Küreselleşmenin tüm ülkeleri kapsaması tabir yerindeyse bundan kaçışın ve geriye dönüşün imkânsız olması, ülkeleri yöneten siyasetçilerin ekonomiyle ilgili alacağı kararları çok daha önemli kılmaktadır. Türkiye gibi yapısal ekonomik sorunlarını çözememiş ülkelerin dış dünyadan gelecek etkilere karşı açık durumda kalmaları, alınacak doğru veya yanlış ekonomi kararlarının ileriye yönelik sonuçlarıyla doğrudan ilişkilidir. Gündemi göz önüne getirirsek, yine FED’in ne yapacağı, faizleri şimdilik artırmayacağı ancak Eylül, Ekim aylarında ABD ve küresel ekonominin o zamanki koşullarına göre faiz artırımına gideceğiyle ilgili yorumların alıp başını gittiğini kolaylıkla söyleyebiliriz. Ayrıca büyük Çin ekonomisinin yaşadığı ekonomik durgunluğun sanıldığından daha ciddi sorunları bünyesinde barındırdığı ve büyüme hızının düşmesinin aynı zamanda ithalatının azalması anlamına geldiğinden, tüm ekonominin stagnasyona yakalanmasına yol açmaktadır. Aynı şekilde ABD, Almanya ve Japonya’nın sürekli yapılan parasal reformlara rağmen üretim ekonomisi üzerinde, bir türlü atılım aşamasına geçememesi, dünya ekonomisinin durgunluğunun temel nedenidir. Emtia ürünlerinin fiyatlarının düşmesiyle defoları ortaya çıkan Şili, Kolombiya, Brezilya, Rusya gibi ülkelerin de milli gelirlerinin azalması, buna bağlı olarak işsizlik düzeyinin ve dış borçlarının artarak ekonomilerinin geleceklerinin ipotek altına alınması, küresel ekonominin istikrarsız büyüme sürecin hızlandırdı. Böyle bir son ise, cari açık verdiği için borçlanmak zorunda kalan gelişmekte yolundaki ülkelerin borçlanma maliyetini artırarak, üretim ekonomisine ve teknolojik yatırımlara gitmesi gereken kaynakların geçici açıkların kapatılmasında kullanılmasını zorunlu kılmakta, sonraki aşama ise bu ekonomilerin yapısal sorunlarının kalıcılığını pekiştirerek, her türlü istikrarsızlığa karşı savunmasız hale getirmektedir. Bununda sonucu yavaşlayan, reel ekonomiye göre orantısız şekilde büyüyüp parasallaşan ülke ekonomilerinin, global piyasaların havuzdaki suya atılan taşın meydana getirdiği dalgaların yayılması gibi istikrarsız konumunu sürdürmesi, dünyanın ekonomi ajandasının gel-gitlerle dolu olacağını göstermektedir.

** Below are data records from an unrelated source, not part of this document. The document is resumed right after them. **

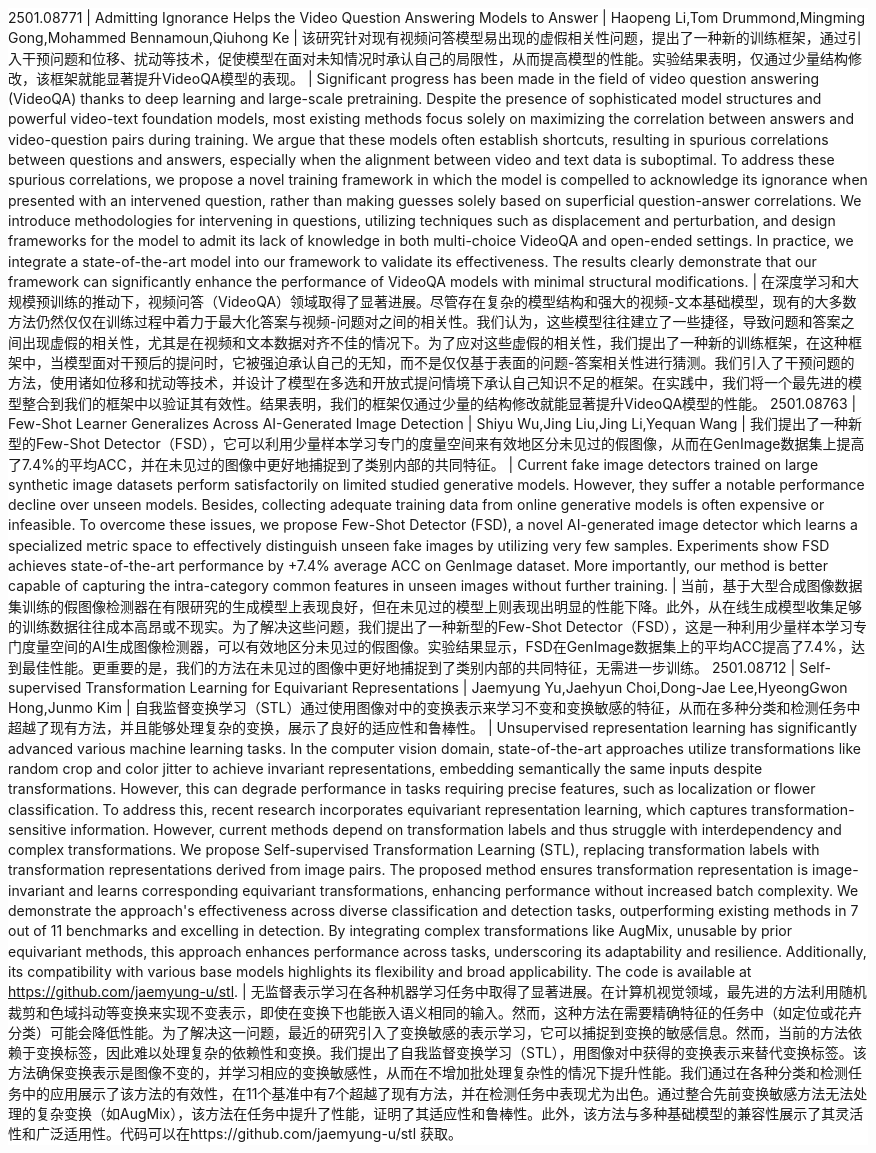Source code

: 2501.08771	 | Admitting Ignorance Helps the Video Question Answering Models to Answer	 | Haopeng Li,Tom Drummond,Mingming Gong,Mohammed Bennamoun,Qiuhong Ke	 | 该研究针对现有视频问答模型易出现的虚假相关性问题，提出了一种新的训练框架，通过引入干预问题和位移、扰动等技术，促使模型在面对未知情况时承认自己的局限性，从而提高模型的性能。实验结果表明，仅通过少量结构修改，该框架就能显著提升VideoQA模型的表现。	 | Significant progress has been made in the field of video question answering (VideoQA) thanks to deep learning and large-scale pretraining. Despite the presence of sophisticated model structures and powerful video-text foundation models, most existing methods focus solely on maximizing the correlation between answers and video-question pairs during training. We argue that these models often establish shortcuts, resulting in spurious correlations between questions and answers, especially when the alignment between video and text data is suboptimal. To address these spurious correlations, we propose a novel training framework in which the model is compelled to acknowledge its ignorance when presented with an intervened question, rather than making guesses solely based on superficial question-answer correlations. We introduce methodologies for intervening in questions, utilizing techniques such as displacement and perturbation, and design frameworks for the model to admit its lack of knowledge in both multi-choice VideoQA and open-ended settings. In practice, we integrate a state-of-the-art model into our framework to validate its effectiveness. The results clearly demonstrate that our framework can significantly enhance the performance of VideoQA models with minimal structural modifications.	 | 在深度学习和大规模预训练的推动下，视频问答（VideoQA）领域取得了显著进展。尽管存在复杂的模型结构和强大的视频-文本基础模型，现有的大多数方法仍然仅仅在训练过程中着力于最大化答案与视频-问题对之间的相关性。我们认为，这些模型往往建立了一些捷径，导致问题和答案之间出现虚假的相关性，尤其是在视频和文本数据对齐不佳的情况下。为了应对这些虚假的相关性，我们提出了一种新的训练框架，在这种框架中，当模型面对干预后的提问时，它被强迫承认自己的无知，而不是仅仅基于表面的问题-答案相关性进行猜测。我们引入了干预问题的方法，使用诸如位移和扰动等技术，并设计了模型在多选和开放式提问情境下承认自己知识不足的框架。在实践中，我们将一个最先进的模型整合到我们的框架中以验证其有效性。结果表明，我们的框架仅通过少量的结构修改就能显著提升VideoQA模型的性能。
2501.08763	 | Few-Shot Learner Generalizes Across AI-Generated Image Detection	 | Shiyu Wu,Jing Liu,Jing Li,Yequan Wang	 | 我们提出了一种新型的Few-Shot Detector（FSD），它可以利用少量样本学习专门的度量空间来有效地区分未见过的假图像，从而在GenImage数据集上提高了7.4%的平均ACC，并在未见过的图像中更好地捕捉到了类别内部的共同特征。	 | Current fake image detectors trained on large synthetic image datasets perform satisfactorily on limited studied generative models. However, they suffer a notable performance decline over unseen models. Besides, collecting adequate training data from online generative models is often expensive or infeasible. To overcome these issues, we propose Few-Shot Detector (FSD), a novel AI-generated image detector which learns a specialized metric space to effectively distinguish unseen fake images by utilizing very few samples. Experiments show FSD achieves state-of-the-art performance by $+7.4\%$ average ACC on GenImage dataset. More importantly, our method is better capable of capturing the intra-category common features in unseen images without further training.	 | 当前，基于大型合成图像数据集训练的假图像检测器在有限研究的生成模型上表现良好，但在未见过的模型上则表现出明显的性能下降。此外，从在线生成模型收集足够的训练数据往往成本高昂或不现实。为了解决这些问题，我们提出了一种新型的Few-Shot Detector（FSD），这是一种利用少量样本学习专门度量空间的AI生成图像检测器，可以有效地区分未见过的假图像。实验结果显示，FSD在GenImage数据集上的平均ACC提高了7.4%，达到最佳性能。更重要的是，我们的方法在未见过的图像中更好地捕捉到了类别内部的共同特征，无需进一步训练。
2501.08712	 | Self-supervised Transformation Learning for Equivariant Representations	 | Jaemyung Yu,Jaehyun Choi,Dong-Jae Lee,HyeongGwon Hong,Junmo Kim	 | 自我监督变换学习（STL）通过使用图像对中的变换表示来学习不变和变换敏感的特征，从而在多种分类和检测任务中超越了现有方法，并且能够处理复杂的变换，展示了良好的适应性和鲁棒性。	 | Unsupervised representation learning has significantly advanced various machine learning tasks. In the computer vision domain, state-of-the-art approaches utilize transformations like random crop and color jitter to achieve invariant representations, embedding semantically the same inputs despite transformations. However, this can degrade performance in tasks requiring precise features, such as localization or flower classification. To address this, recent research incorporates equivariant representation learning, which captures transformation-sensitive information. However, current methods depend on transformation labels and thus struggle with interdependency and complex transformations. We propose Self-supervised Transformation Learning (STL), replacing transformation labels with transformation representations derived from image pairs. The proposed method ensures transformation representation is image-invariant and learns corresponding equivariant transformations, enhancing performance without increased batch complexity. We demonstrate the approach's effectiveness across diverse classification and detection tasks, outperforming existing methods in 7 out of 11 benchmarks and excelling in detection. By integrating complex transformations like AugMix, unusable by prior equivariant methods, this approach enhances performance across tasks, underscoring its adaptability and resilience. Additionally, its compatibility with various base models highlights its flexibility and broad applicability. The code is available at https://github.com/jaemyung-u/stl.	 | 无监督表示学习在各种机器学习任务中取得了显著进展。在计算机视觉领域，最先进的方法利用随机裁剪和色域抖动等变换来实现不变表示，即使在变换下也能嵌入语义相同的输入。然而，这种方法在需要精确特征的任务中（如定位或花卉分类）可能会降低性能。为了解决这一问题，最近的研究引入了变换敏感的表示学习，它可以捕捉到变换的敏感信息。然而，当前的方法依赖于变换标签，因此难以处理复杂的依赖性和变换。我们提出了自我监督变换学习（STL），用图像对中获得的变换表示来替代变换标签。该方法确保变换表示是图像不变的，并学习相应的变换敏感性，从而在不增加批处理复杂性的情况下提升性能。我们通过在各种分类和检测任务中的应用展示了该方法的有效性，在11个基准中有7个超越了现有方法，并在检测任务中表现尤为出色。通过整合先前变换敏感方法无法处理的复杂变换（如AugMix），该方法在任务中提升了性能，证明了其适应性和鲁棒性。此外，该方法与多种基础模型的兼容性展示了其灵活性和广泛适用性。代码可以在https://github.com/jaemyung-u/stl 获取。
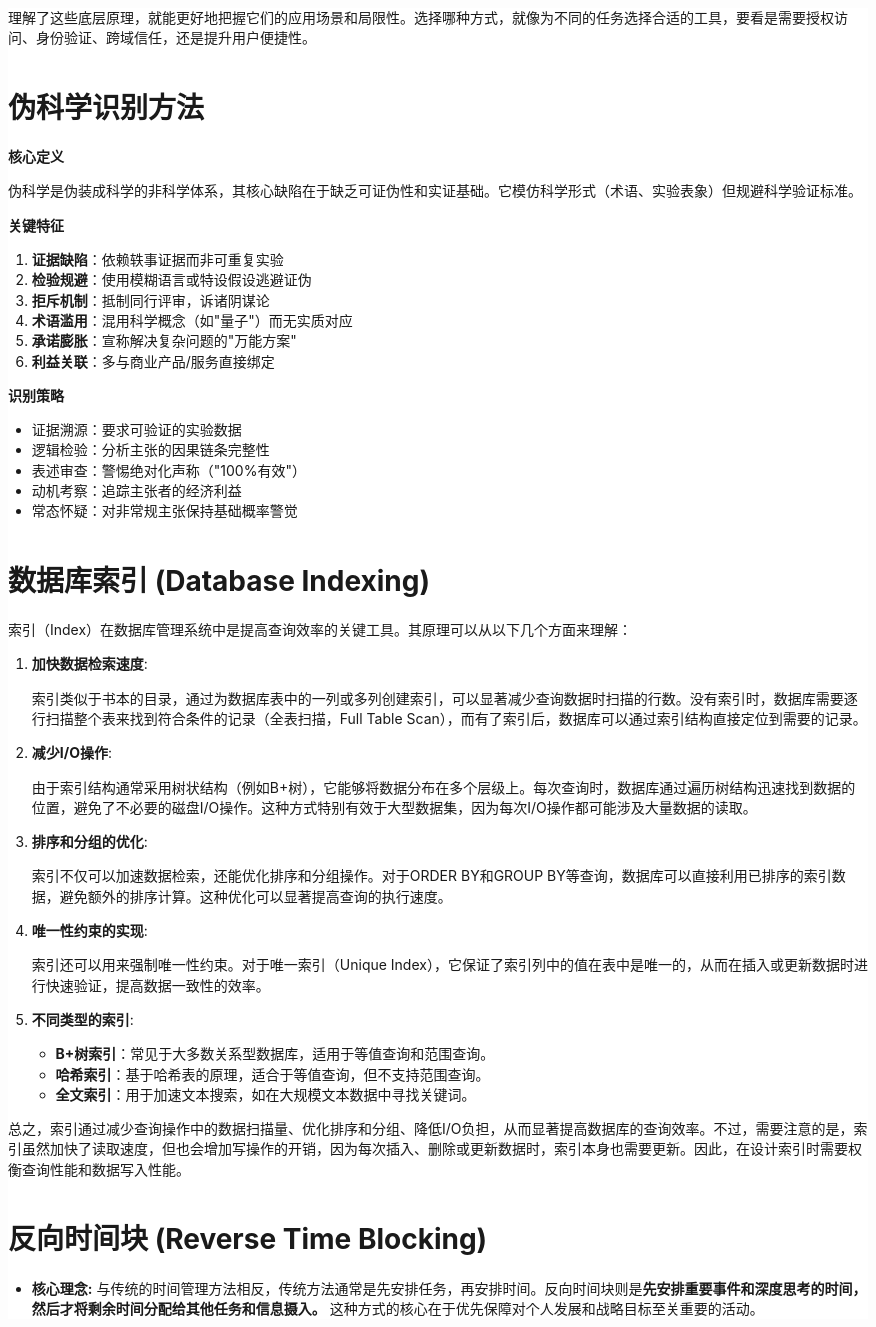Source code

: 理解了这些底层原理，就能更好地把握它们的应用场景和局限性。选择哪种方式，就像为不同的任务选择合适的工具，要看是需要授权访问、身份验证、跨域信任，还是提升用户便捷性。

# 伪科学识别方法

**核心定义**

伪科学是伪装成科学的非科学体系，其核心缺陷在于缺乏可证伪性和实证基础。它模仿科学形式（术语、实验表象）但规避科学验证标准。

**关键特征**

1. **证据缺陷**：依赖轶事证据而非可重复实验
2. **检验规避**：使用模糊语言或特设假设逃避证伪
3. **拒斥机制**：抵制同行评审，诉诸阴谋论
4. **术语滥用**：混用科学概念（如"量子"）而无实质对应
5. **承诺膨胀**：宣称解决复杂问题的"万能方案"
6. **利益关联**：多与商业产品/服务直接绑定

**识别策略**

* 证据溯源：要求可验证的实验数据
* 逻辑检验：分析主张的因果链条完整性
* 表述审查：警惕绝对化声称（"100%有效"）
* 动机考察：追踪主张者的经济利益
* 常态怀疑：对非常规主张保持基础概率警觉

# 数据库索引 (Database Indexing)

索引（Index）在数据库管理系统中是提高查询效率的关键工具。其原理可以从以下几个方面来理解：

1. **加快数据检索速度**:

    索引类似于书本的目录，通过为数据库表中的一列或多列创建索引，可以显著减少查询数据时扫描的行数。没有索引时，数据库需要逐行扫描整个表来找到符合条件的记录（全表扫描，Full Table Scan），而有了索引后，数据库可以通过索引结构直接定位到需要的记录。
2. **减少I/O操作**:

    由于索引结构通常采用树状结构（例如B+树），它能够将数据分布在多个层级上。每次查询时，数据库通过遍历树结构迅速找到数据的位置，避免了不必要的磁盘I/O操作。这种方式特别有效于大型数据集，因为每次I/O操作都可能涉及大量数据的读取。
3. **排序和分组的优化**:

    索引不仅可以加速数据检索，还能优化排序和分组操作。对于ORDER BY和GROUP BY等查询，数据库可以直接利用已排序的索引数据，避免额外的排序计算。这种优化可以显著提高查询的执行速度。
4. **唯一性约束的实现**:

    索引还可以用来强制唯一性约束。对于唯一索引（Unique Index），它保证了索引列中的值在表中是唯一的，从而在插入或更新数据时进行快速验证，提高数据一致性的效率。
5. **不同类型的索引**:
    * **B+树索引**：常见于大多数关系型数据库，适用于等值查询和范围查询。
    * **哈希索引**：基于哈希表的原理，适合于等值查询，但不支持范围查询。
    * **全文索引**：用于加速文本搜索，如在大规模文本数据中寻找关键词。

总之，索引通过减少查询操作中的数据扫描量、优化排序和分组、降低I/O负担，从而显著提高数据库的查询效率。不过，需要注意的是，索引虽然加快了读取速度，但也会增加写操作的开销，因为每次插入、删除或更新数据时，索引本身也需要更新。因此，在设计索引时需要权衡查询性能和数据写入性能。

# 反向时间块 (Reverse Time Blocking)

* **核心理念:**  与传统的时间管理方法相反，传统方法通常是先安排任务，再安排时间。反向时间块则是**先安排重要事件和深度思考的时间，然后才将剩余时间分配给其他任务和信息摄入。** 这种方式的核心在于优先保障对个人发展和战略目标至关重要的活动。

Ekonomilerin birbirlerinin gelişme korelasyonunun bu kadar yüksek olduğu günümüzde ülkemiz penceresinden ekonomiye bakacak olursak; bankaların karlarının azalması ve kredi arzında daha seçici davranarak ekonomiye can simidi işlevini yerine getirememesi, dış borçların artması, enflasyonun ekonomiler için sorun oluşturmayacak %2’lere, işsizliğin de %5’lere düşürülememesi, petrol ve doğal gaz fiyatlarının düşük seyretmesine rağmen cari açığı makul sayılabilecek 10 milyar dolar gibi rakamlara düşürülememesi, AR-GE ve yüksek teknolojiye yapılan yatırımların hala çok düşük düzeylerde kalması gibi olumsuz gerçeklerin yanı sıra siyaset dilinin sertleşmesi, argolaşması, ülkenin varlık ve birliğinin devamlı dillerde pelesenk edilerek politika malzemesi olarak kullanılması da, sorunların çözümünü ağırlaştırmaktadır. Küresel etkilere karşı ülke olarak pozisyon almaya çalışmak yerine, master düzeyde 80 milyonu kapsayan bir iktisadi kalkınma programını uygulamaya koyacak, istihdam sağlayacak yatırımlara yönelecek, kayıt dışı ekonomiyi ve vergi kaçağını asgariye indirerek verginin tabana yayılmasını sağlayacak, tüm yaşam alanında evrensel hukuk normlarını hakim kılacak, popülist uygulamaları dışlayarak yapısal ekonomik sorunların üzerine gidecek politikaları hayata geçirmeliyiz.
Soru: Hisse senetlerinin fiyatlarının yükselmesi üretim düzeyini yükseltir mi? Neden?
Sözün Gözü: Helal olmayan hiç bir şeyin, hayrı da olmaz.